# What tree to plant: Looking for something "special" and cold-resistant



## dpoisson (Aug 11, 2010)

Howdy,
We bought our home 2 years ago and are starting to take care of our yard. We're in Quebec City, Quebec. My girlfriend is from the Mauricie region (maple syrup region), so she wanted to get a big sugar maple for the front yard. 

I was thinking about a tree that I'd like and I want something special. At first, I thought about a black walnut, since...we'll, it's awesome wood and my kids could always cut it down in 70 years and have the most perfect lumber for woodworking. But, we're in a different region than those suggested for this kind of tree (a bit too cold up here for them apparently).

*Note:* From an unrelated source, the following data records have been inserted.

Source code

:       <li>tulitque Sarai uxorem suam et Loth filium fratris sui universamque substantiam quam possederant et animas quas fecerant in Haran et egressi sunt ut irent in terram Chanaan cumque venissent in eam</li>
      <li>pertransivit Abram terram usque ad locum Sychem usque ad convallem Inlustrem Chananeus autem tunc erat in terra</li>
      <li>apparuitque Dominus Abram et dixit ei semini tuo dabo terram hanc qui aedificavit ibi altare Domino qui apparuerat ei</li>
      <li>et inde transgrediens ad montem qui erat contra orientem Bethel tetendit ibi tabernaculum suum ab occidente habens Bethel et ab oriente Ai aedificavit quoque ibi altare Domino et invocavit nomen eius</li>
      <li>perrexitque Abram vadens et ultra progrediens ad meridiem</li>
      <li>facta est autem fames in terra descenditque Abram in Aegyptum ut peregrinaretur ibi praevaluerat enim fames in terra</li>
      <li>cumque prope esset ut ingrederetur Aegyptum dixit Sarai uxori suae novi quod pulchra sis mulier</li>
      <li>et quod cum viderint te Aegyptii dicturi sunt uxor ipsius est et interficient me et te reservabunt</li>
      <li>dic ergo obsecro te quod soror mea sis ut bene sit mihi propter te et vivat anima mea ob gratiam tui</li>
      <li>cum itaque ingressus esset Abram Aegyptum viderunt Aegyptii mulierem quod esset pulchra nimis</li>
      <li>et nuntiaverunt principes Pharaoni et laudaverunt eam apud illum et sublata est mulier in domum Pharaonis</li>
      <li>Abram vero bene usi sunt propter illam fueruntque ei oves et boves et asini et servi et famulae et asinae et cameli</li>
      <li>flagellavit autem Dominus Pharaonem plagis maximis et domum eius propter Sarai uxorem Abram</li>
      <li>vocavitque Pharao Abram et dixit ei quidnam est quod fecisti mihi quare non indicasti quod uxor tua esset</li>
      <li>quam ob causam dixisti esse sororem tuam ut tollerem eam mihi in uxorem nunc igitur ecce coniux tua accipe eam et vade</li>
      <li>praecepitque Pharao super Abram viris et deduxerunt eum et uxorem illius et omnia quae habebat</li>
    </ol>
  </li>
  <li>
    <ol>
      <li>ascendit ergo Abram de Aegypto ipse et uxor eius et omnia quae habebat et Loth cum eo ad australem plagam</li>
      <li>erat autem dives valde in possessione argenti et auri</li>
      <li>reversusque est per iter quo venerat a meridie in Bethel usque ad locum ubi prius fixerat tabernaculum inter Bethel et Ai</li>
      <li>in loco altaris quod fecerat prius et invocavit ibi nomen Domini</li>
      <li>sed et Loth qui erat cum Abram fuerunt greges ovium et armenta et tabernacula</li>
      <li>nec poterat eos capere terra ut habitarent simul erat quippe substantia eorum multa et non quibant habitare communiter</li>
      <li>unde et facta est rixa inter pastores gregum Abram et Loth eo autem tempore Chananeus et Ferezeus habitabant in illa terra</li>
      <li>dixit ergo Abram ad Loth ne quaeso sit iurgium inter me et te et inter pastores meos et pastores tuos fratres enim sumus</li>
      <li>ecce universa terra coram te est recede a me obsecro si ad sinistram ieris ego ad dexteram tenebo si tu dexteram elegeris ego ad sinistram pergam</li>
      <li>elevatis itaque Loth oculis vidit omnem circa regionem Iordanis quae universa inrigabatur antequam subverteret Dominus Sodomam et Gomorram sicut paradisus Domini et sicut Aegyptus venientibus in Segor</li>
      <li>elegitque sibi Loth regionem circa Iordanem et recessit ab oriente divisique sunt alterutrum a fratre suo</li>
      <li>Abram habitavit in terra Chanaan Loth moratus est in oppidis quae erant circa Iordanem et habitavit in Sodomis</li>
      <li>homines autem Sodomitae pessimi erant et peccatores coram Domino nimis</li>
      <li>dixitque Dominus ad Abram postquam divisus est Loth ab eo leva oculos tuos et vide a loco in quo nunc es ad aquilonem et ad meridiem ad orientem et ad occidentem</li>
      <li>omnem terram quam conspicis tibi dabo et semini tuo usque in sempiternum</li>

Are there any other trees that would have the same "special touch" (cool lumber tree, possibly a dark wood tree or red'ish tree) that could live in our region? I was also thinking a black cherry tree, but same thing...a bit too cold up here.

Fish

PS: If it were a fruit/nut producing tree as well, it would be awesome! Get some shade in the backyard, have an extra bit of produce from it. By the way, we have a (very) small creek that flows in the back of our yard. It's currently completely dry (it drains the fields close to us), but can get up to 5-6 wide by 2 ft deep in April/May. Also, the soil is a mix of clay at some spots, and good field type earth (they grow wheat or something like that 100 ft from our house, our yard is parallel to a farmer's fields).


----------



## greengerard (Sep 8, 2010)

There are lots of Black Walnuts that survived the Quebec City winters as can be attested by nut producers club here in Quebec. You may want to try Hickory (Carya) as this is a very tasty nut or even Beech has a great tasting nut. Be aware that you will attract squirrel and Jays with these trees


----------